In Tibet, Chaisuma is extremely popular. The basis of the drink is yak milk, to which butter and salt are added. It adds energy, warms you up in the cold and gives you satiety.

Traditionally, it takes a long time to prepare. First, the tea leaves are boiled for 3 hours, then the tea is poured into a churn, where other ingredients are added, resulting in a thick mixture.

Thanks to tourists and climbers who visited Tibet, the whole world drinks butter tea.

Beneficial properties of green tea for weight loss

Thanks to its unique biochemical composition, the tea drink effectively improves the condition of the most important internal organs . It normalizes intestinal function, stimulates the elimination of waste and toxins.

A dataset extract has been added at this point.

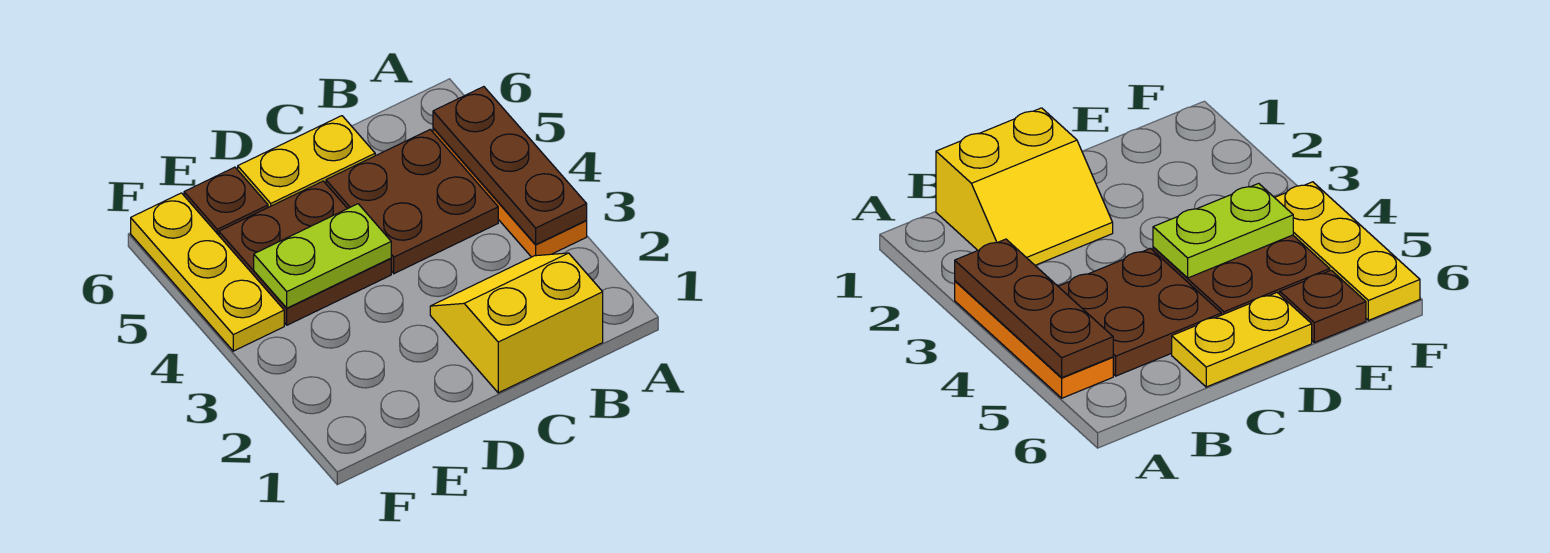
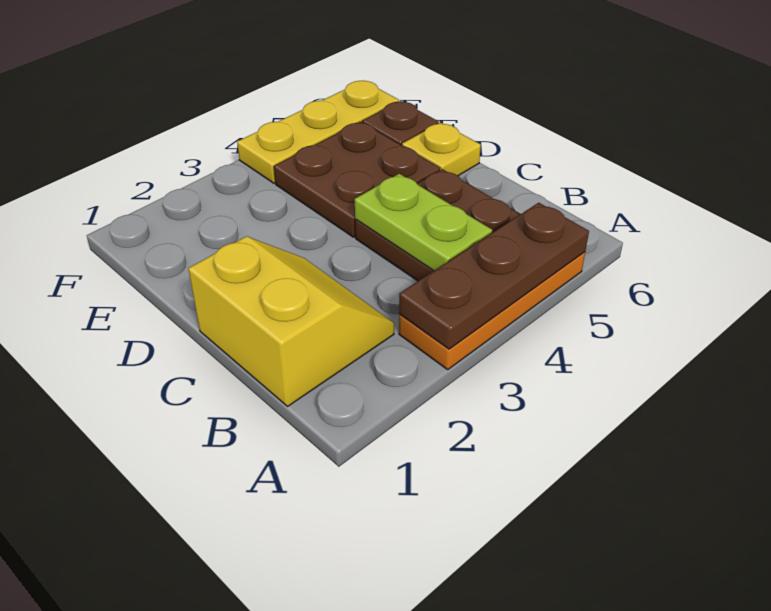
yellow 1x2 plate [238,116,375,207] -> yellow 1x1 plate [402,123,481,176]
lime 1x2 plate [254,204,391,308] -> lime 1x2 plate moved to [355,174,492,271]

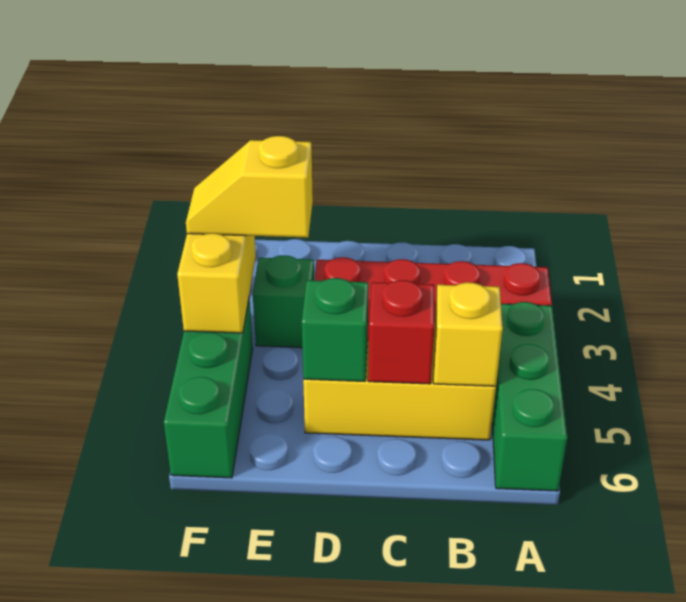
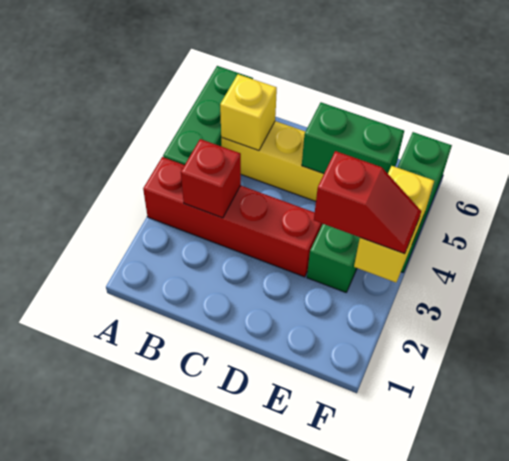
red 1x1 brick [368,280,434,384] -> red 1x1 brick moved to [181,139,241,218]
green 1x1 brick [302,278,369,381] -> green 1x2 brick [302,102,404,174]
yellow 1x2 slope [186,136,313,238] -> red 1x2 slope [314,151,421,254]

Regular consumption of green tea helps cleanse and activate metabolism , as a result of which the body begins to actively “burn” its own fat reserves. The drink has a mild diuretic and laxative effect.

Compound

Green tea contains many biologically active, natural components . These include:

  • vitamin complex;
  • minerals;
  • catechins;
  • tannin.

Green tea also contains a wide range of vitamins, micro- and macroelements , amino acids and antioxidants.

Effect on the body

Catechins, when combined with theatine and other active ingredients, provide benefits to the body . Their impact:

  1. Improves the functioning of the intestines and the entire digestive system.
  2. Relieves constipation and normalizes stool.
  3. Protects against regular stress.
  4. Strengthens the walls of blood vessels.
  5. Protects skin and internal organs from premature aging.

Green tea contains a large amount of antioxidants that have anti-aging effects . They reduce signs of aging and protect the body from harmful environmental factors.

Beneficial properties of coffee for weight loss

Natural coffee beans and green tea contain caffeine, as well as a number of other similar components . Therefore, these drinks have approximately the same effect on the body.

But you need to remember that coffee has a higher caffeine content, due to which it has a more pronounced invigorating and tonic effect on the nervous system. Therefore, most nutritionists agree that the choice of drink depends solely on the taste preferences of the person losing weight.

Compound

Natural coffee contains several dozen active plant components , due to which this drink is widely used in the field of nutrition:

  • caffeine;
  • chlorogenic acid;
  • fatty acid;
  • tannins;
  • mineral components;
  • stearins;
  • tocopherols.

The aromatic grains also contain substances that help reduce appetite and lower blood glucose , have a mild diuretic effect and help fight swelling.

Effect on the body

Black coffee normalizes lipid metabolism in the liver, reducing the load on this organ . Caffeine, which is found in both coffee and green tea, accelerates the production of lipase, a digestive enzyme that promotes rapid digestion of food.

And chlorogenic acid is considered one of the most powerful and effective “fat burners ,” which is why it is included in many dietary supplements and weight loss medications.

GLOWING SKIN

If you have problem skin - acne, pimples - a dermatologist may recommend that you, first of all, give up coffee. The coffee drink dilates blood vessels, which immediately affects the skin. A large amount of caffeine makes the face faded, dull and unhealthy in color. Coffee can also cause an increased reaction to stressful situations, and this immediately affects hormones. And, of course, on the condition of the skin. You can replace coffee with matcha latte. And that's why.

The words that matcha has a positive effect on the condition of the skin are the pure truth, and not a marketing ploy. It is important to remember that we are talking specifically about the consumption of tea, and not tablets or cosmetics that supposedly contain its extracts. The Department of Dermatology at Yakhroma University of Medical Sciences (Iran) conducted a series of studies that showed that “topical use of green tea is potentially effective in atopic dermatitis and acne.” This means that matcha, instead of coffee, acts on several fronts at once: on the internal, it cleanses the body of free radicals and relieves inflammation, on the external, in the form of compresses and masks, homemade, of course. As they say in such cases, note to the hostess.